Structured page parsing data:
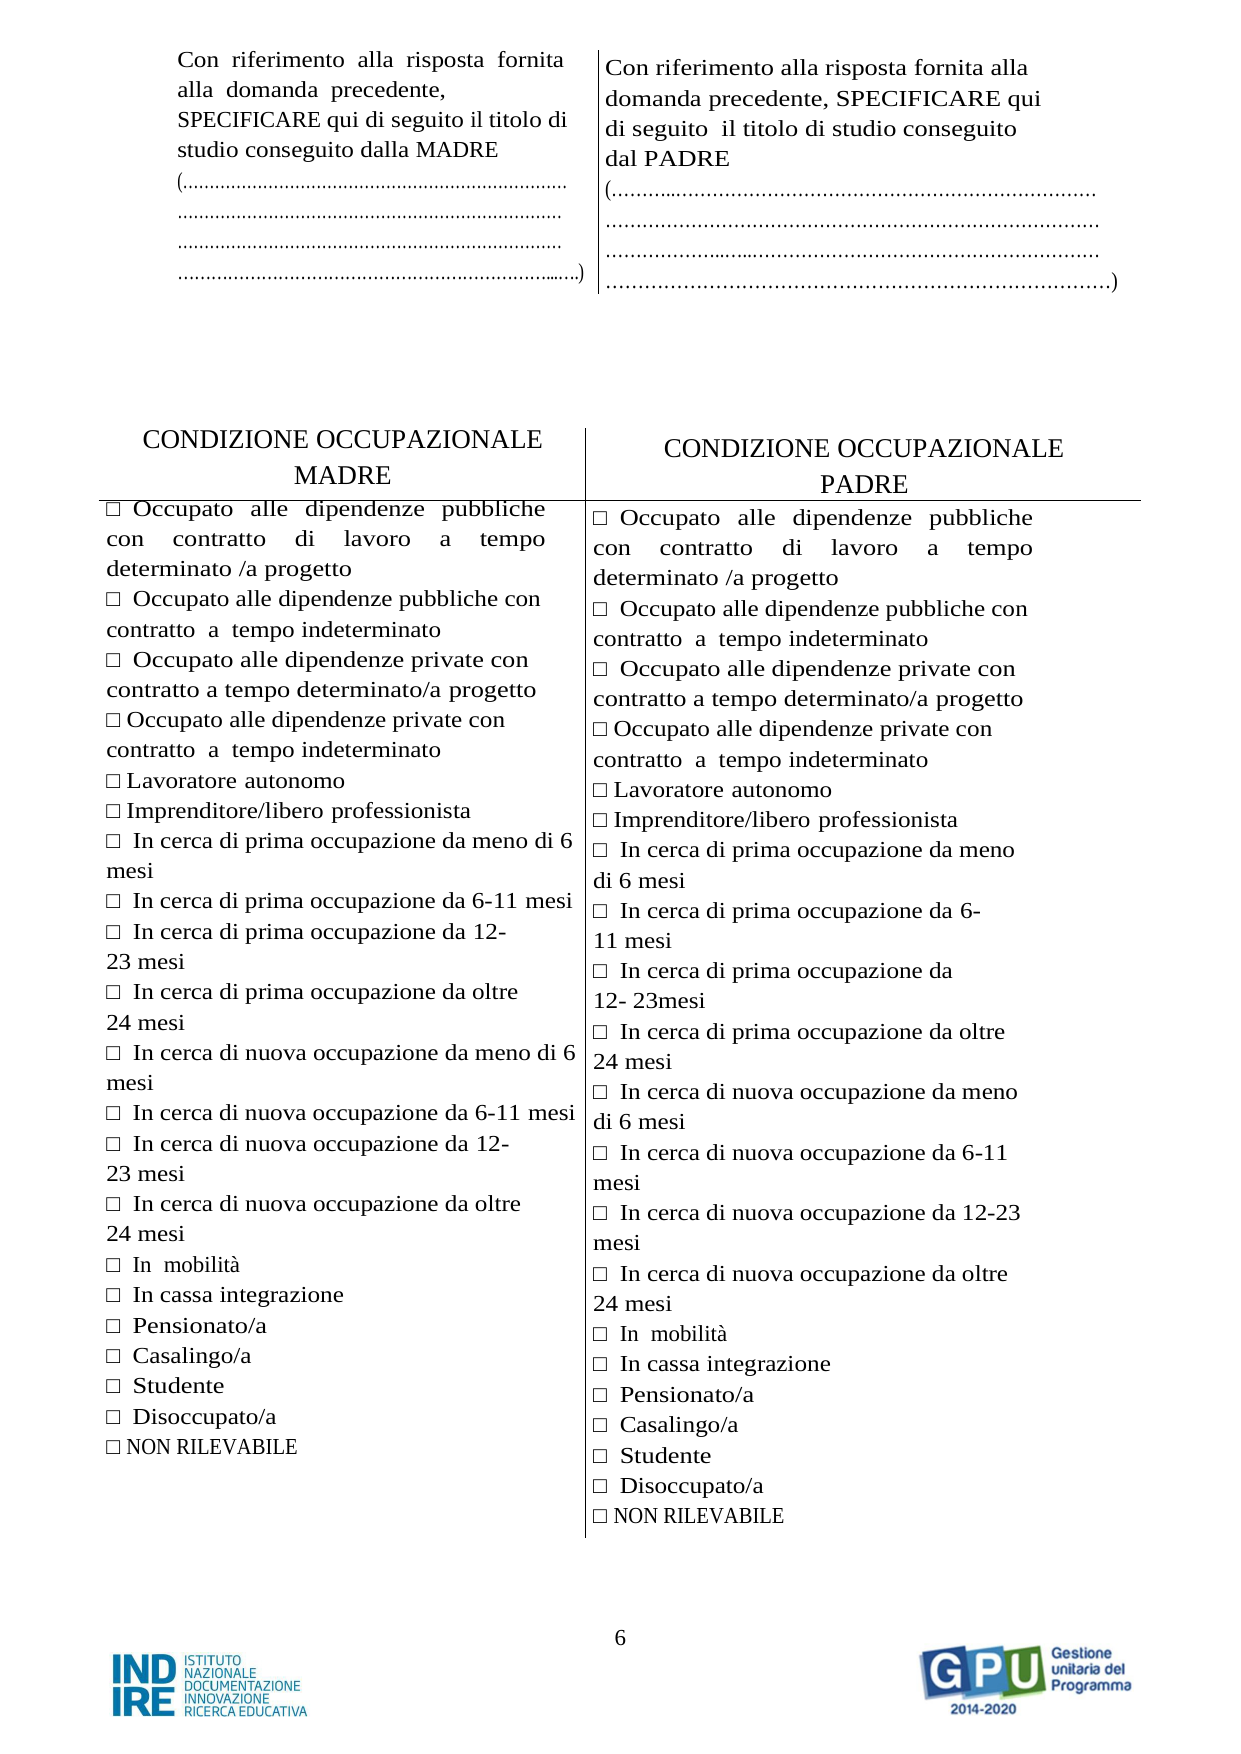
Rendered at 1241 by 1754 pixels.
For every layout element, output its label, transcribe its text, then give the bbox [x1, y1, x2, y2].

list In cassa integrazione [106, 1281, 577, 1308]
list In cerca di prima occupazione da 12- 23mesi [593, 957, 993, 1014]
list Imprenditore/libero professionista [106, 797, 577, 823]
list In cerca di nuova occupazione da 12-23 mesi [593, 1199, 1021, 1256]
list Pensionato/a [593, 1381, 1161, 1407]
list In cerca di prima occupazione da 6-11 mesi [106, 888, 577, 914]
list Occupato alle dipendenze private con contratto a tempo determinato/a progetto [593, 655, 1024, 712]
picture [109, 1652, 313, 1718]
list In cerca di prima occupazione da oltre 24 mesi [106, 978, 549, 1035]
list Casalingo/a [106, 1342, 577, 1368]
text ……………………………………………………………… [177, 228, 589, 254]
list Occupato alle dipendenze pubbliche con contratto di lavoro a tempo determinato /a progetto [106, 495, 545, 582]
list In cerca di nuova occupazione da meno di 6 mesi [593, 1078, 1021, 1135]
list In cerca di nuova occupazione da 12-23 mesi [106, 1130, 534, 1186]
list Studente [593, 1442, 1161, 1468]
text (………..…………………………………………………………… [605, 176, 1161, 202]
list In cerca di nuova occupazione da 6-11 mesi [106, 1099, 577, 1126]
list NON RILEVABILE [106, 1433, 577, 1460]
list Occupato alle dipendenze private con contratto a tempo indeterminato [106, 706, 508, 763]
list Lavoratore autonomo [106, 767, 577, 793]
list In cerca di prima occupazione da oltre 24 mesi [593, 1018, 1006, 1074]
list In cassa integrazione [593, 1350, 1161, 1377]
list Disoccupato/a [593, 1472, 1161, 1498]
list Casalingo/a [593, 1411, 1161, 1438]
list In cerca di nuova occupazione da oltre 24 mesi [593, 1259, 1009, 1316]
text Con riferimento alla risposta fornita alla domanda precedente, SPECIFICARE qui di seguito il titolo di studio conseguito dalla MADRE (……………………………………………………………… [177, 46, 588, 193]
list In cerca di prima occupazione da meno di 6 mesi [593, 836, 1017, 893]
list NON RILEVABILE [593, 1502, 1161, 1529]
text ………………..…..………………………………………………… [605, 236, 1161, 263]
text ……………………………………………………………………) [605, 267, 1161, 293]
list Occupato alle dipendenze pubbliche con contratto di lavoro a tempo determinato /a progetto [593, 504, 1033, 591]
list In mobilità [106, 1251, 577, 1277]
picture [908, 1611, 1151, 1746]
list In cerca di nuova occupazione da oltre 24 mesi [106, 1190, 553, 1247]
subtitle CONDIZIONE OCCUPAZIONALE PADRE [663, 432, 1151, 499]
list Occupato alle dipendenze pubbliche con contratto a tempo indeterminato [106, 585, 545, 642]
text Con riferimento alla risposta fornita alla domanda precedente, SPECIFICARE qui di seguito il titolo di studio conseguito dal PADRE [605, 54, 1054, 171]
list Studente [106, 1372, 577, 1399]
subtitle CONDIZIONE OCCUPAZIONALE MADRE [142, 423, 577, 490]
text …………………………………………………………...….) [177, 258, 589, 284]
list In mobilità [593, 1320, 1161, 1346]
list Occupato alle dipendenze private con contratto a tempo indeterminato [593, 716, 996, 772]
list In cerca di prima occupazione da 12-23 mesi [106, 918, 530, 974]
list In cerca di prima occupazione da 6-11 mesi [593, 897, 1005, 953]
list Pensionato/a [106, 1312, 577, 1338]
list Disoccupato/a [106, 1403, 577, 1429]
list Occupato alle dipendenze private con contratto a tempo determinato/a progetto [106, 646, 537, 702]
text ……………………………………………………………… [177, 197, 589, 223]
list Occupato alle dipendenze pubbliche con contratto a tempo indeterminato [593, 595, 1033, 651]
list In cerca di nuova occupazione da meno di 6 mesi [106, 1039, 577, 1095]
list Lavoratore autonomo [593, 776, 1161, 802]
text ……………………………………………………………………… [605, 206, 1161, 232]
list In cerca di prima occupazione da meno di 6 mesi [106, 827, 574, 884]
list Imprenditore/libero professionista [593, 806, 1161, 833]
list In cerca di nuova occupazione da 6-11 mesi [593, 1138, 1009, 1195]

**Task**
Would you write out each entry word for word and omit the images?

**Result for this exercise**
Rendered at 1241 by 1754 pixels.
For every layout element, output its label, transcribe its text, then give the bbox [x1, y1, x2, y2].

list In cassa integrazione [106, 1281, 577, 1308]
list In cerca di prima occupazione da 12- 23mesi [593, 957, 993, 1014]
list Imprenditore/libero professionista [106, 797, 577, 823]
list In cerca di nuova occupazione da 12-23 mesi [593, 1199, 1021, 1256]
list Pensionato/a [593, 1381, 1161, 1407]
list In cerca di prima occupazione da 6-11 mesi [106, 888, 577, 914]
list Occupato alle dipendenze private con contratto a tempo determinato/a progetto [593, 655, 1024, 712]
picture [109, 1652, 313, 1718]
list In cerca di prima occupazione da oltre 24 mesi [106, 978, 549, 1035]
list Casalingo/a [106, 1342, 577, 1368]
text ……………………………………………………………… [177, 228, 589, 254]
list Occupato alle dipendenze pubbliche con contratto di lavoro a tempo determinato /a progetto [106, 495, 545, 582]
list In cerca di nuova occupazione da meno di 6 mesi [593, 1078, 1021, 1135]
list In cerca di nuova occupazione da 12-23 mesi [106, 1130, 534, 1186]
list Studente [593, 1442, 1161, 1468]
text (………..…………………………………………………………… [605, 176, 1161, 202]
list In cerca di nuova occupazione da 6-11 mesi [106, 1099, 577, 1126]
list NON RILEVABILE [106, 1433, 577, 1460]
list Occupato alle dipendenze private con contratto a tempo indeterminato [106, 706, 508, 763]
list Lavoratore autonomo [106, 767, 577, 793]
list In cerca di prima occupazione da oltre 24 mesi [593, 1018, 1006, 1074]
list In cassa integrazione [593, 1350, 1161, 1377]
list Disoccupato/a [593, 1472, 1161, 1498]
list Casalingo/a [593, 1411, 1161, 1438]
list In cerca di nuova occupazione da oltre 24 mesi [593, 1259, 1009, 1316]
text Con riferimento alla risposta fornita alla domanda precedente, SPECIFICARE qui di seguito il titolo di studio conseguito dalla MADRE (……………………………………………………………… [177, 46, 588, 193]
list In cerca di prima occupazione da meno di 6 mesi [593, 836, 1017, 893]
list NON RILEVABILE [593, 1502, 1161, 1529]
text ………………..…..………………………………………………… [605, 236, 1161, 263]
text ……………………………………………………………………) [605, 267, 1161, 293]
list Occupato alle dipendenze pubbliche con contratto di lavoro a tempo determinato /a progetto [593, 504, 1033, 591]
list In mobilità [106, 1251, 577, 1277]
picture [908, 1611, 1151, 1746]
list In cerca di nuova occupazione da oltre 24 mesi [106, 1190, 553, 1247]
subtitle CONDIZIONE OCCUPAZIONALE PADRE [663, 432, 1151, 499]
list Occupato alle dipendenze pubbliche con contratto a tempo indeterminato [106, 585, 545, 642]
text Con riferimento alla risposta fornita alla domanda precedente, SPECIFICARE qui di seguito il titolo di studio conseguito dal PADRE [605, 54, 1054, 171]
list Studente [106, 1372, 577, 1399]
subtitle CONDIZIONE OCCUPAZIONALE MADRE [142, 423, 577, 490]
text …………………………………………………………...….) [177, 258, 589, 284]
list In mobilità [593, 1320, 1161, 1346]
list Occupato alle dipendenze private con contratto a tempo indeterminato [593, 716, 996, 772]
list In cerca di prima occupazione da 12-23 mesi [106, 918, 530, 974]
list In cerca di prima occupazione da 6-11 mesi [593, 897, 1005, 953]
list Pensionato/a [106, 1312, 577, 1338]
list Disoccupato/a [106, 1403, 577, 1429]
list Occupato alle dipendenze private con contratto a tempo determinato/a progetto [106, 646, 537, 702]
text ……………………………………………………………… [177, 197, 589, 223]
list Occupato alle dipendenze pubbliche con contratto a tempo indeterminato [593, 595, 1033, 651]
list In cerca di nuova occupazione da meno di 6 mesi [106, 1039, 577, 1095]
list Lavoratore autonomo [593, 776, 1161, 802]
text ……………………………………………………………………… [605, 206, 1161, 232]
list In cerca di prima occupazione da meno di 6 mesi [106, 827, 574, 884]
list Imprenditore/libero professionista [593, 806, 1161, 833]
list In cerca di nuova occupazione da 6-11 mesi [593, 1138, 1009, 1195]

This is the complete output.